Directions for this task » Write out the records that appear below, verbatim and complete, but without pictures.

##### Records for this task #####

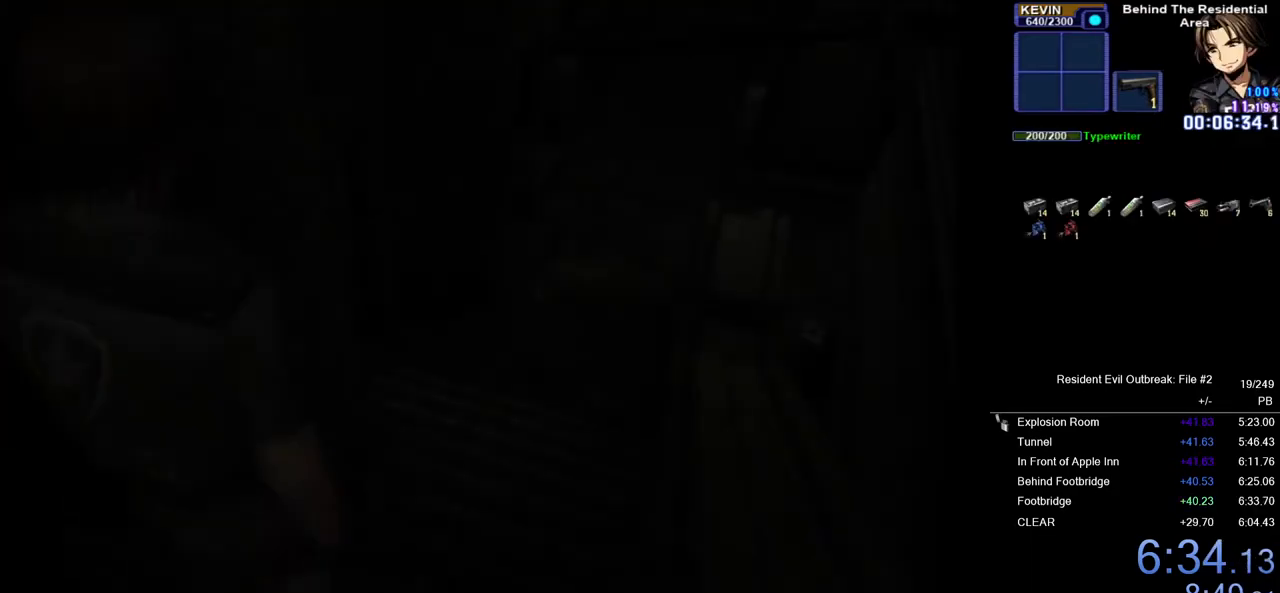
{"buttons": ["CROSS", "DPAD_UP"], "left_stick": "center", "right_stick": "center", "events": [[250, "DPAD_LEFT", "up"]]}
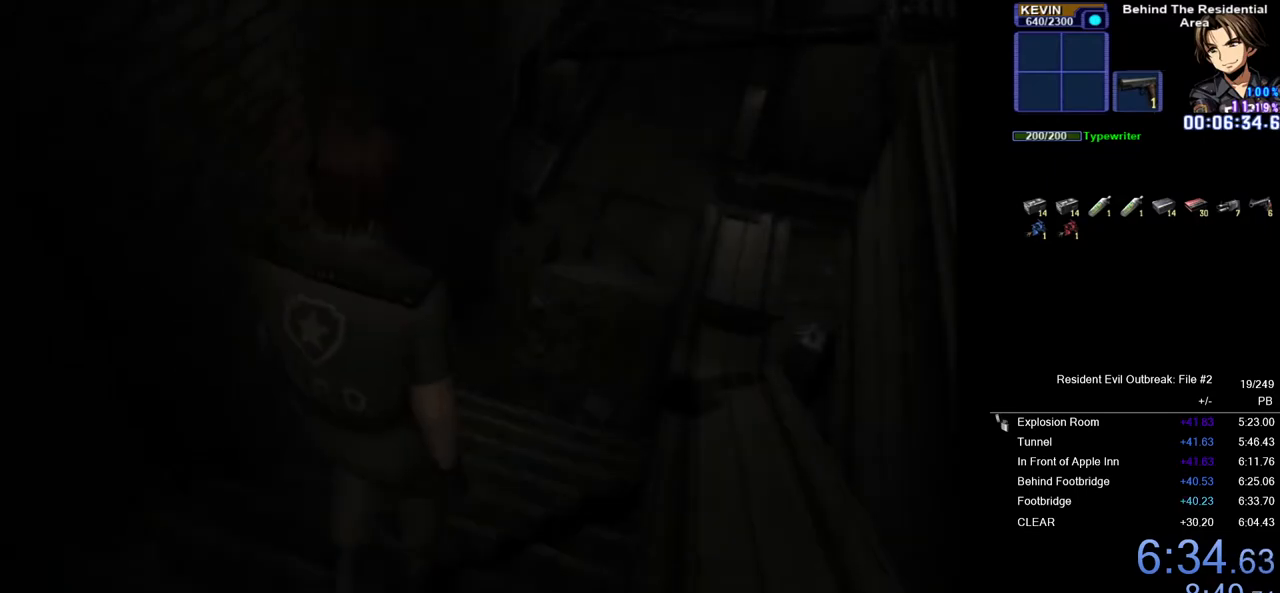
{"buttons": ["CROSS", "R2", "DPAD_UP"], "left_stick": "center", "right_stick": "center", "events": [[150, "R2", "down"], [267, "SQUARE", "down"], [417, "SQUARE", "up"]]}
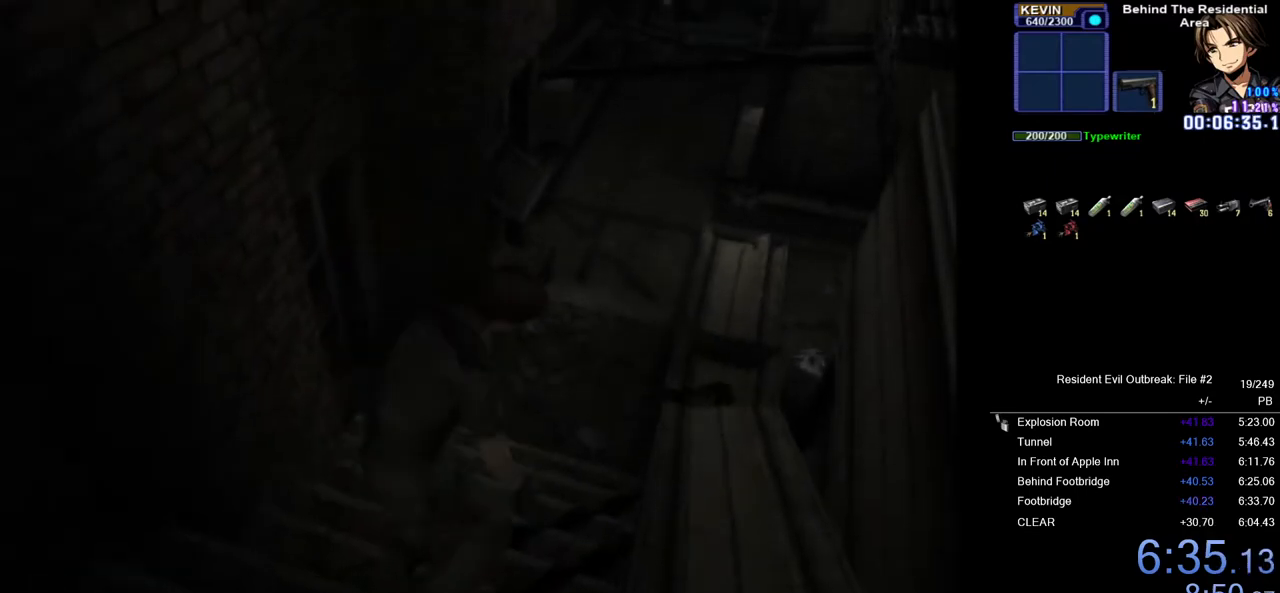
{"buttons": ["CROSS", "DPAD_UP"], "left_stick": "center", "right_stick": "center", "events": [[50, "R2", "up"]]}
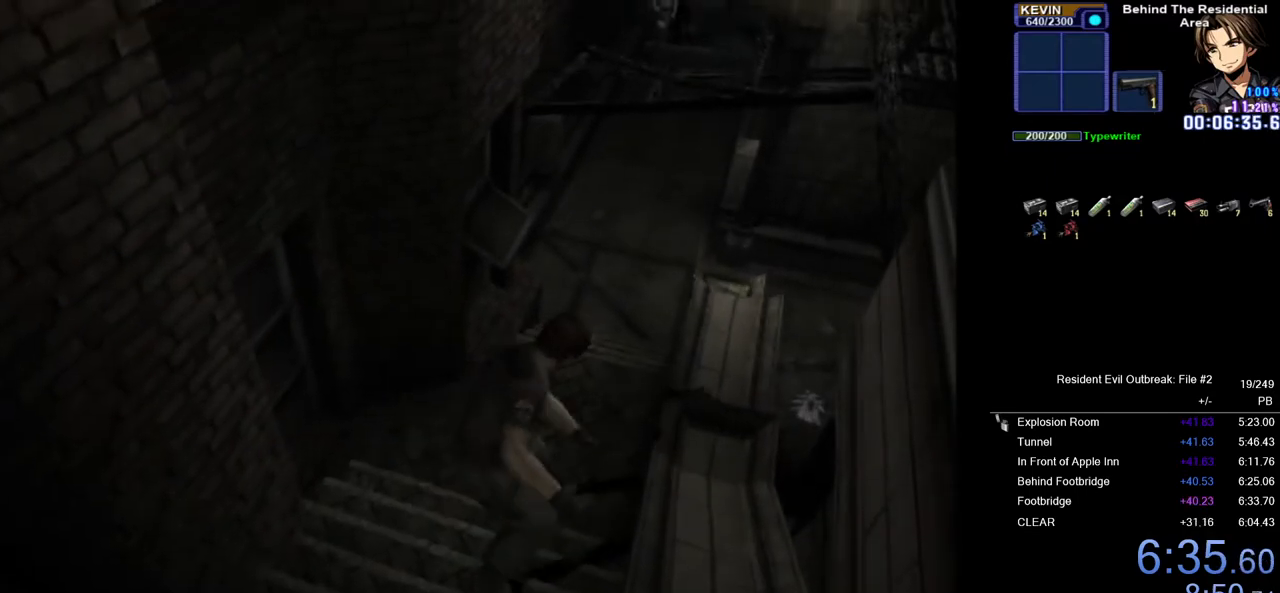
{"buttons": ["CROSS", "DPAD_UP"], "left_stick": "center", "right_stick": "center", "events": []}
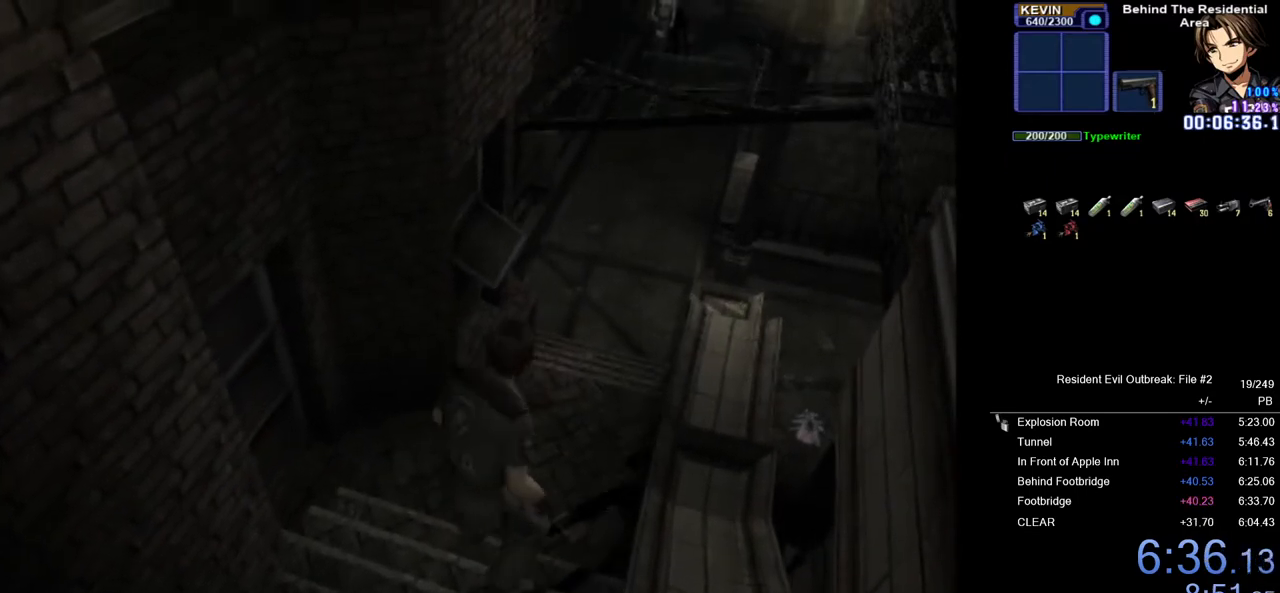
{"buttons": ["CROSS", "DPAD_UP"], "left_stick": "center", "right_stick": "center", "events": []}
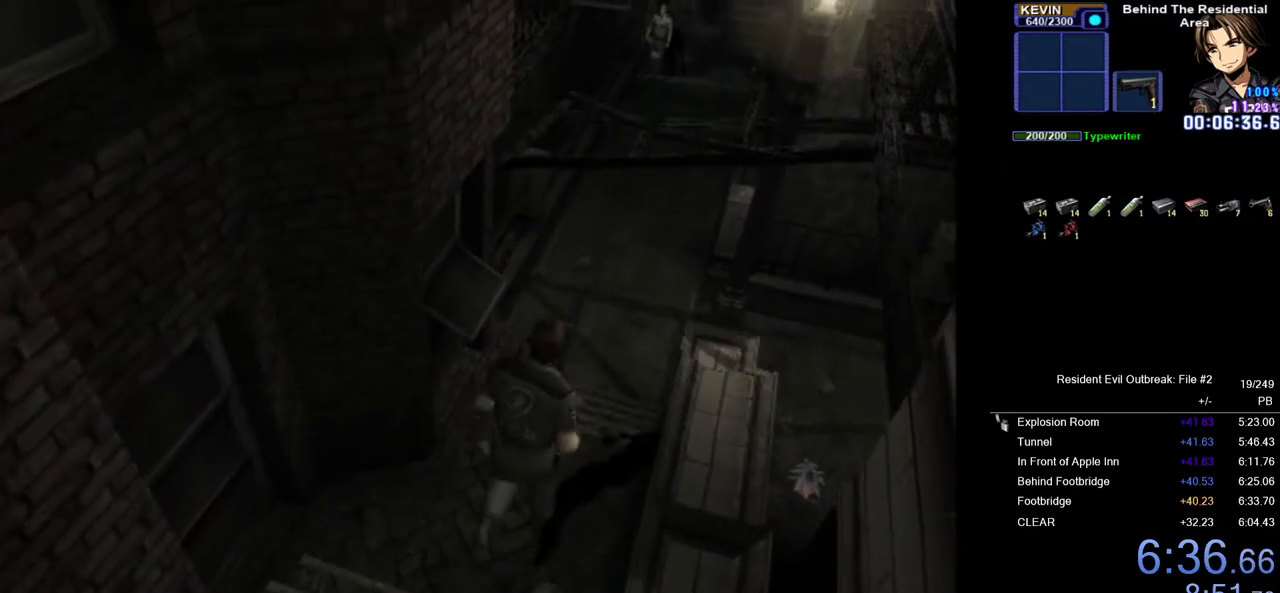
{"buttons": ["CROSS", "R2", "DPAD_UP"], "left_stick": "center", "right_stick": "center", "events": [[50, "R2", "down"], [267, "SQUARE", "down"], [417, "SQUARE", "up"]]}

#####

Answer space »
{"buttons": ["CROSS", "DPAD_UP"], "left_stick": "center", "right_stick": "center", "events": [[250, "DPAD_LEFT", "up"]]}
{"buttons": ["CROSS", "R2", "DPAD_UP"], "left_stick": "center", "right_stick": "center", "events": [[150, "R2", "down"], [267, "SQUARE", "down"], [417, "SQUARE", "up"]]}
{"buttons": ["CROSS", "DPAD_UP"], "left_stick": "center", "right_stick": "center", "events": [[50, "R2", "up"]]}
{"buttons": ["CROSS", "DPAD_UP"], "left_stick": "center", "right_stick": "center", "events": []}
{"buttons": ["CROSS", "DPAD_UP"], "left_stick": "center", "right_stick": "center", "events": []}
{"buttons": ["CROSS", "R2", "DPAD_UP"], "left_stick": "center", "right_stick": "center", "events": [[50, "R2", "down"], [267, "SQUARE", "down"], [417, "SQUARE", "up"]]}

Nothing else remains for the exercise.